Canetto SS. Am. J. Orthopsychiatry 2008; 78(2): 259-266.

Affiliation

Department of Psychology, Colorado State University.

Copyright

(Copyright © 2008, American Orthopsychiatric Association, Publisher Wiley Blackwell)

DOI

10.1037/a0013973

PMID

18954189

Abstract

Around the world girls and women have higher rates of suicidal ideation and behavior but lower rates of suicide than boys and men. There is, however, significant variability in gender patterns and meanings suicidal behavior within and across cultures.
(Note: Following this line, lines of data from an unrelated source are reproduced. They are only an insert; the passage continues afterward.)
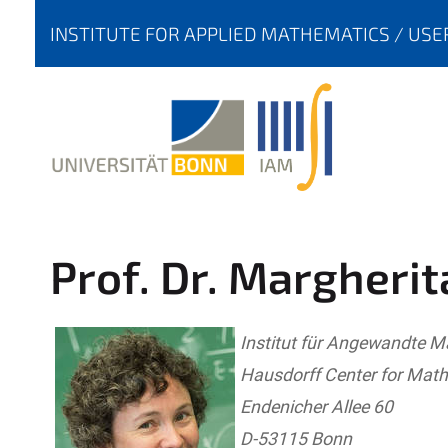
Y
INSTITUTE FOR APPLIED MATHEMATICS
USE
O
U
A
R
E
H
E
R
Prof. Dr. Margherit
E
:
Institut für Angewandte 
Hausdorff Center for Mat
Endenicher Allee 60
D-53115 Bonn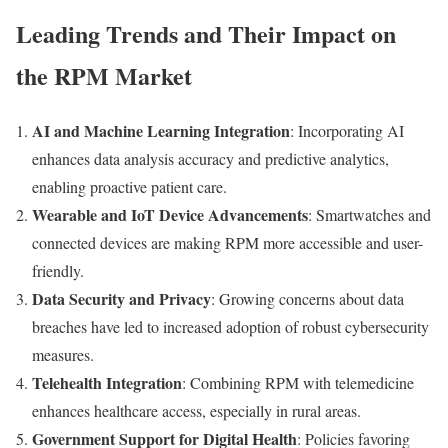
Leading Trends and Their Impact on
the RPM Market
AI and Machine Learning Integration
: Incorporating AI
enhances data analysis accuracy and predictive analytics,
enabling proactive patient care.
Wearable and IoT Device Advancements
: Smartwatches and
connected devices are making RPM more accessible and user-
friendly.
Data Security and Privacy
: Growing concerns about data
breaches have led to increased adoption of robust cybersecurity
measures.
Telehealth Integration
: Combining RPM with telemedicine
enhances healthcare access, especially in rural areas.
Government Support for Digital Health
: Policies favoring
For example, in the United States, suicide is most common among older "White" men, and is typically considered masculine behavior. Women who kill themselves are viewed as acting like men, and therefore deviant. By contrast, in other societies, including China, suicide is viewed as an act of the powerless, and is most frequent in young women. In these societies, men who kill themselves are considered weak and effeminate. The cultural diversity in gender patterns and interpretations of suicidal behavior challenges essentialist perspectives on gender and suicidal behavior. It also challenges the assumption, common in industrialized countries, that women are protected from suicide as long as they stay "feminine" and subsumed within the family. This cultural diversity also points to the pitfalls of theorizing about clinical phenomena as if they were culture-free, and calls for culturally grounded theory, research, and practice.